No es menor la admiración reflejada por Rafael hacia su bisabuela
Mercedes de las Revillas, mujer que apoyó la causa cubana con fervor
permanente. Muchos soldados que salieron de Tampa a combatir por la libertad de
la Isla amada, dejaron testimonios de las atenciones recibidas en la casa
familiar de Martínez Ybor, donde Mercedes les despidió como una madre. Es
natural que con tanto apego a su tierra
original, ella decidiera regresar a Cuba, ya viuda, para que las últimas
imágenes que alegraran su mirada fueran las de La Habana, donde está su
tumba.
Naturalmente, cuando la prudencia del tiempo contuvo el diálogo, mi
deseo fue pedirle un nuevo encuentro, porque es fértil la historia que Rafael
Martínez Ybor conserva con celo familiar y muy grande el servicio que presta al
patrimonio de la ciudad. Pero en la asunción consciente de ese beneficio para la presente y futuras generaciones, las
instituciones del lugar deben tener mayor compromiso.
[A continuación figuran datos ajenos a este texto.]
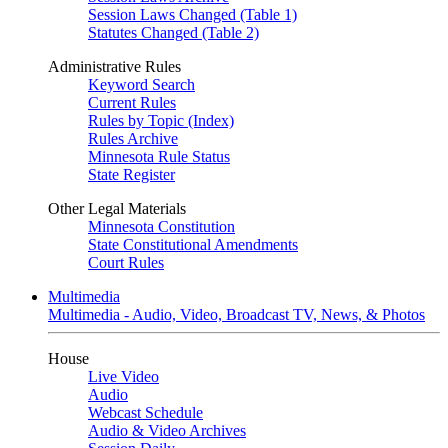
Session Laws Changed (Table 1)
Statutes Changed (Table 2)
Administrative Rules
Keyword Search
Current Rules
Rules by Topic (Index)
Rules Archive
Minnesota Rule Status
State Register
Other Legal Materials
Minnesota Constitution
State Constitutional Amendments
Court Rules
Multimedia
Multimedia - Audio, Video, Broadcast TV, News, & Photos
House
Live Video
Audio
Webcast Schedule
Audio & Video Archives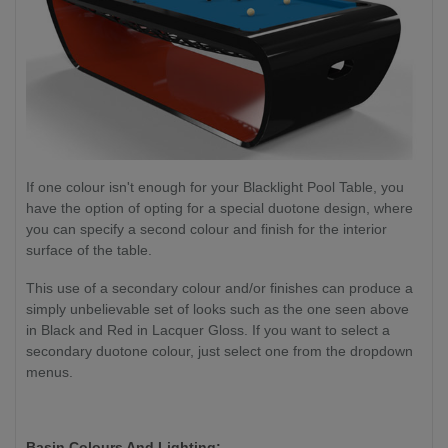
If one colour isn't enough for your Blacklight Pool Table, you
have the option of opting for a special duotone design, where
you can specify a second colour and finish for the interior
surface of the table.
This use of a secondary colour and/or finishes can produce a
simply unbelievable set of looks such as the one seen above
in Black and Red in Lacquer Gloss. If you want to select a
secondary duotone colour, just select one from the dropdown
menus.
Basin Colours And Lighting: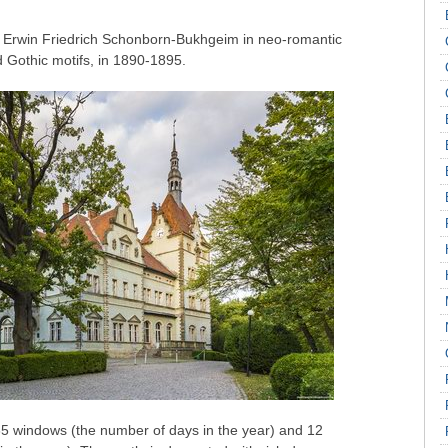
t Erwin Friedrich Schonborn-Bukhgeim in neo-romantic
Gothic motifs, in 1890-1895.
365 windows (the number of days in the year) and 12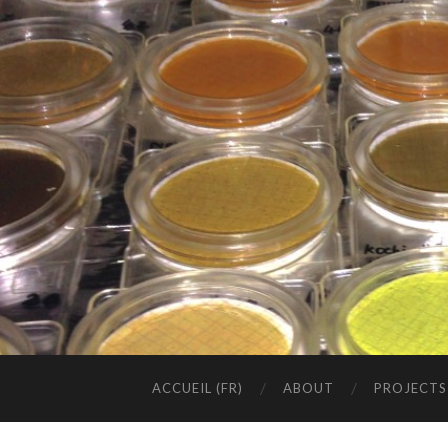
ACCUEIL (FR)
ABOUT
PROJECTS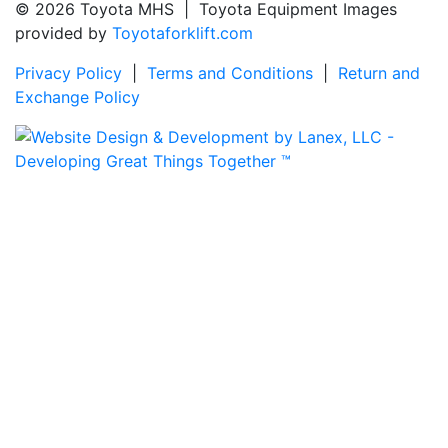
© 2026 Toyota MHS | Toyota Equipment Images
provided by
Toyotaforklift.com
Privacy Policy
|
Terms and Conditions
|
Return and
Exchange Policy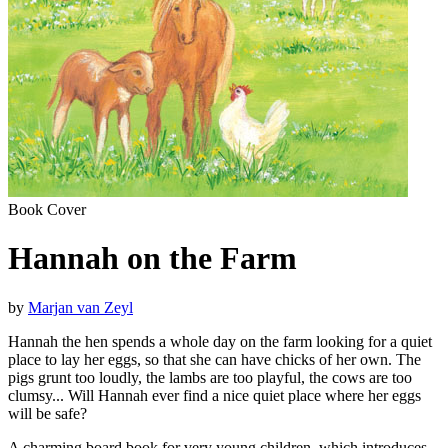
Book Cover
Hannah on the Farm
by
Marjan van Zeyl
Hannah the hen spends a whole day on the farm looking for a quiet
place to lay her eggs, so that she can have chicks of her own. The
pigs grunt too loudly, the lambs are too playful, the cows are too
clumsy... Will Hannah ever find a nice quiet place where her eggs
will be safe?
A charming board book for very young children, which introduces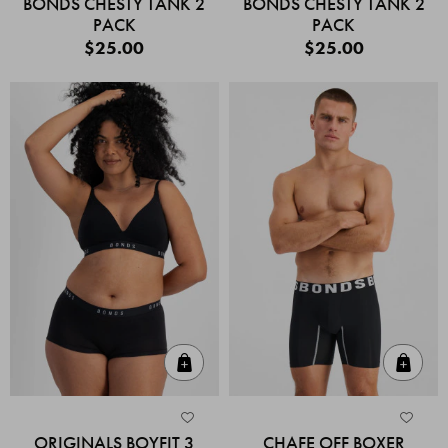
BONDS CHESTY TANK 2
BONDS CHESTY TANK 2
PACK
PACK
$25.00
$25.00
Quick Add
Quic
ORIGINALS BOYFIT 3
CHAFE OFF BOXER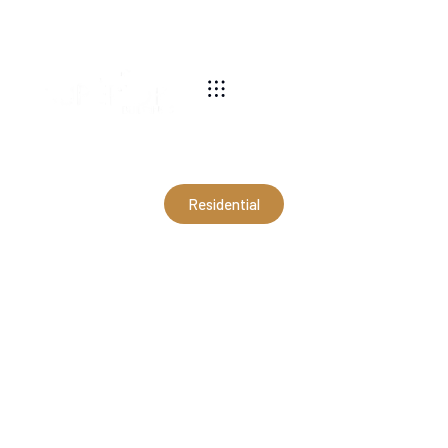
540-269-2696
Residential
30x30x10 Pavilion in
Victoria, VA (RWM20050)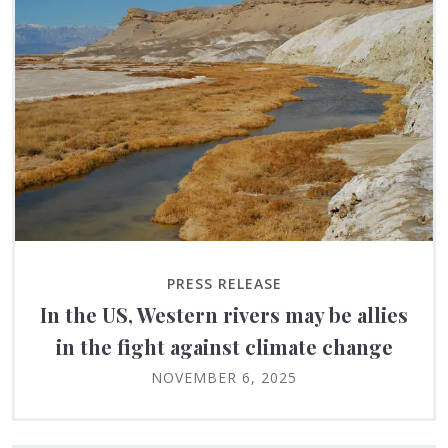
PRESS RELEASE
In the US, Western rivers may be allies
in the fight against climate change
NOVEMBER 6, 2025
La imagen de don Vicente
y un grupo de industriales, ingenieros,
profesionales y obreros –juntos hombres y mujeres, negros y blancos, religiosos
y ateos, de lenguas y culturas diversas– debe ser mucho más que unas palabras
con destino turístico alrededor de una estatua o sitio histórico; puede ser el ejemplo aleccionador que
contribuya a que el que mundo en que vivimos y que hemos de legar, sea realmente
mejor.
Casi al despedirnos, pregunto a Rafael si no ha vuelto a La Habana.
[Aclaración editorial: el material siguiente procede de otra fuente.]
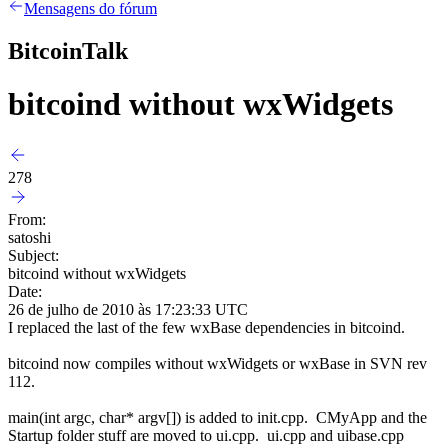
Mensagens do fórum
BitcoinTalk
bitcoind without wxWidgets
278
From:
satoshi
Subject:
bitcoind without wxWidgets
Date:
26 de julho de 2010 às 17:23:33 UTC
I replaced the last of the few wxBase dependencies in bitcoind.
bitcoind now compiles without wxWidgets or wxBase in SVN rev
112.
main(int argc, char* argv[]) is added to init.cpp. CMyApp and the
Startup folder stuff are moved to ui.cpp. ui.cpp and uibase.cpp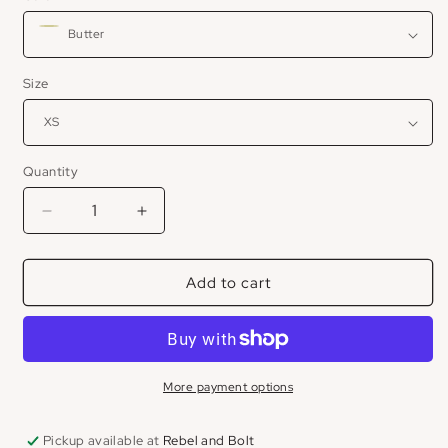
Size
Quantity
Decrease
Increase
quantity
quantity
for
for
Add to cart
Shoulder
Shoulder
Drape
Drape
Top
Top
More payment options
Pickup available at
Rebel and Bolt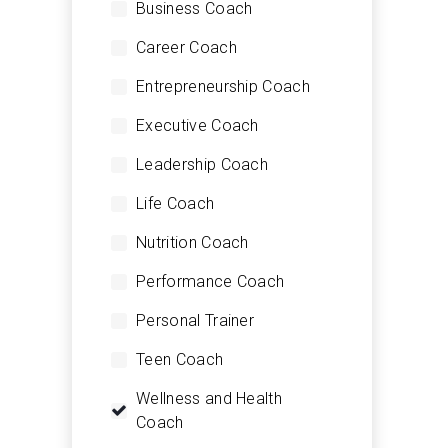
Business Coach
Career Coach
Entrepreneurship Coach
Executive Coach
Leadership Coach
Life Coach
Nutrition Coach
Performance Coach
Personal Trainer
Teen Coach
Wellness and Health
Coach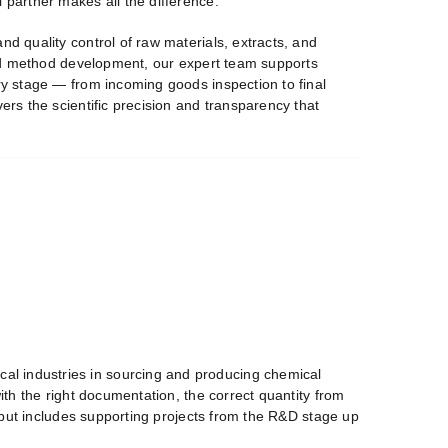
 partner makes all the difference.
nd quality control of raw materials, extracts, and
 and method development, our expert team supports
ery stage — from incoming goods inspection to final
ers the scientific precision and transparency that
cal industries in sourcing and producing chemical
with the right documentation, the correct quantity from
ns but includes supporting projects from the R&D stage up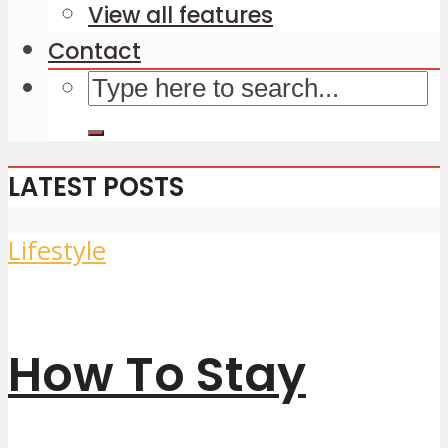
View all features
Contact
LATEST POSTS
Lifestyle
How To Stay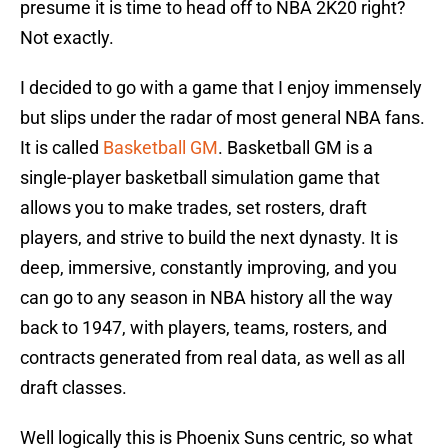
presume it is time to head off to NBA 2K20 right?
Not exactly.
I decided to go with a game that I enjoy immensely
but slips under the radar of most general NBA fans.
It is called
Basketball GM
. Basketball GM is a
single-player basketball simulation game that
allows you to make trades, set rosters, draft
players, and strive to build the next dynasty. It is
deep, immersive, constantly improving, and you
can go to any season in NBA history all the way
back to 1947, with players, teams, rosters, and
contracts generated from real data, as well as all
draft classes.
Well logically this is Phoenix Suns centric, so what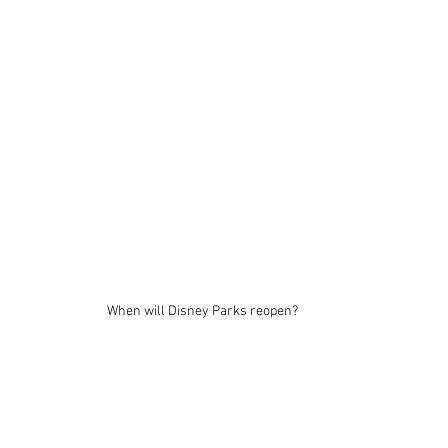
When will Disney Parks reopen?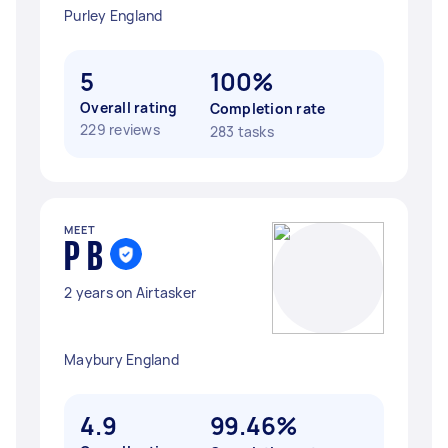
Purley England
5
100%
Overall rating
Completion rate
229 reviews
283 tasks
MEET
P B
2 years on Airtasker
Maybury England
4.9
99.46%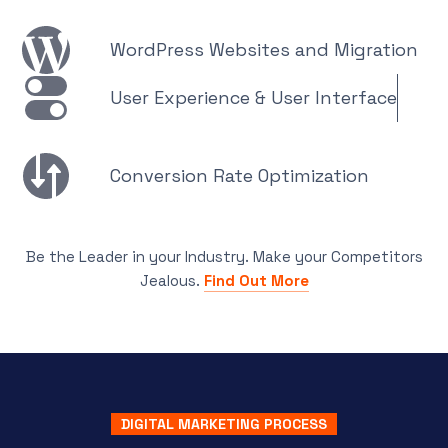
WordPress Websites and Migration
User Experience & User Interface
Conversion Rate Optimization
Be the Leader in your Industry. Make your Competitors
Jealous.
Find Out More
DIGITAL MARKETING PROCESS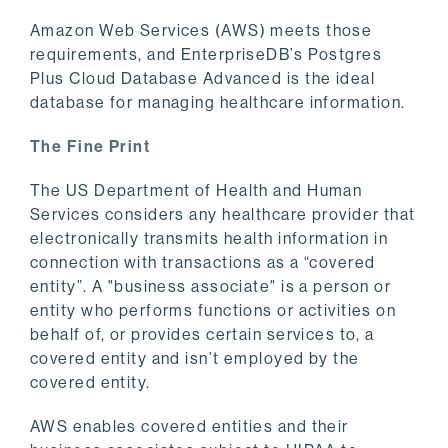
Amazon Web Services (AWS) meets those
requirements, and EnterpriseDB’s Postgres
Plus Cloud Database Advanced is the ideal
database for managing healthcare information.
The Fine Print
The US Department of Health and Human
Services considers any healthcare provider that
electronically transmits health information in
connection with transactions as a “covered
entity”. A "business associate" is a person or
entity who performs functions or activities on
behalf of, or provides certain services to, a
covered entity and isn’t employed by the
covered entity.
AWS enables covered entities and their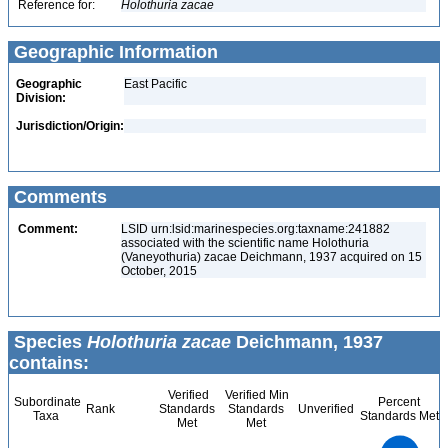
Reference for:
Holothuria
zacae
Geographic Information
Geographic
East Pacific
Division:
Jurisdiction/Origin:
Comments
Comment:
LSID urn:lsid:marinespecies.org:taxname:241882
associated with the scientific name Holothuria
(Vaneyothuria) zacae Deichmann, 1937 acquired on 15
October, 2015
Species
Holothuria zacae
Deichmann, 1937
contains:
Verified
Verified Min
Subordinate
Percent
Rank
Standards
Standards
Unverified
Taxa
Standards Met
Met
Met
3
2.5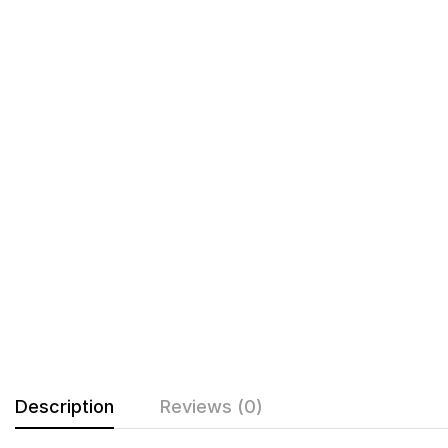
Description
Reviews (0)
-No, me dice con cierta nostalgia, tal vez buscando en el recuerdo de
56 años atrás la majestad que no quiere desterrar de su memoria: las hermosas
edificaciones neoclásicas y eclécticas de el
Vedado, frente a las cuales él y Cecilia se juraron amor en el encanto
de la juventud.
Lo entendí mejor cuando, cinco días después, me escribió desde su
casa:
“En agosto 4, 2017, serán 56 años que nos fuimos de Cuba (…) cuando se
enteraron que mi padre, que vivía en New Orleáns, estaba tramitando la visa
para sacarnos a Cecilia y a mí de Cuba (…) un día se presentaron tres
milicianos con sus metralletas y nos confiscaron nuestro nuevo condo con todo
lo que había adentro (…) Nos fuimos a vivir con los padres de Cecilia, allí
estuvimos un año hasta que, por fin, salimos de Cuba. A los pocos años se murió
el padre de Cecilia y el gobierno cubano no le autorizó visa para ir al
entierro”.
Le puse la mano sobre el hombro, con toda
comprensión, deseando que la salud le acompañe por muchos años más y, de
paso, que un milagro pudiera redimir al
Vedado que él guarda incólume en su memoria.